EXERCISE DIRECTIONS ▸
Go through the entries and transcribe each one exactly, dropping the pictures.

Saved entries
_ _ _

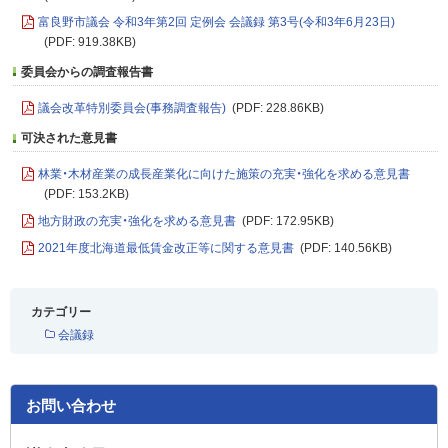
富良野市議会 令和3年第2回 定例会 会議録 第3号(令和3年6月23日)
(PDF: 919.38KB)
委員会からの調査報告書
議会改革特別委員会(事務調査報告)
(PDF: 228.86KB)
可決された意見書
林業・木材産業の成長産業化に向けた施策の充実・強化を求める意見書
(PDF: 153.2KB)
地方財政の充実・強化を求める意見書
(PDF: 172.95KB)
2021年度北海道最低賃金改正等に関する意見書
(PDF: 140.56KB)
カテゴリー
会議録
お問い合わせ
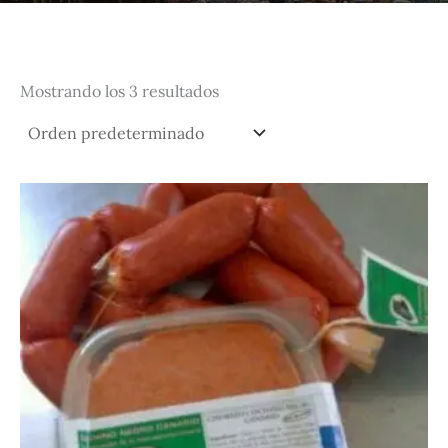
Mostrando los 3 resultados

_ _ _

SOLUTION TO THIS EXERCISE ▸
富良野市議会 令和3年第2回 定例会 会議録 第3号(令和3年6月23日)
(PDF: 919.38KB)
委員会からの調査報告書
議会改革特別委員会(事務調査報告)
(PDF: 228.86KB)
可決された意見書
林業・木材産業の成長産業化に向けた施策の充実・強化を求める意見書
(PDF: 153.2KB)
地方財政の充実・強化を求める意見書
(PDF: 172.95KB)
2021年度北海道最低賃金改正等に関する意見書
(PDF: 140.56KB)
カテゴリー
会議録
お問い合わせ
Mostrando los 3 resultados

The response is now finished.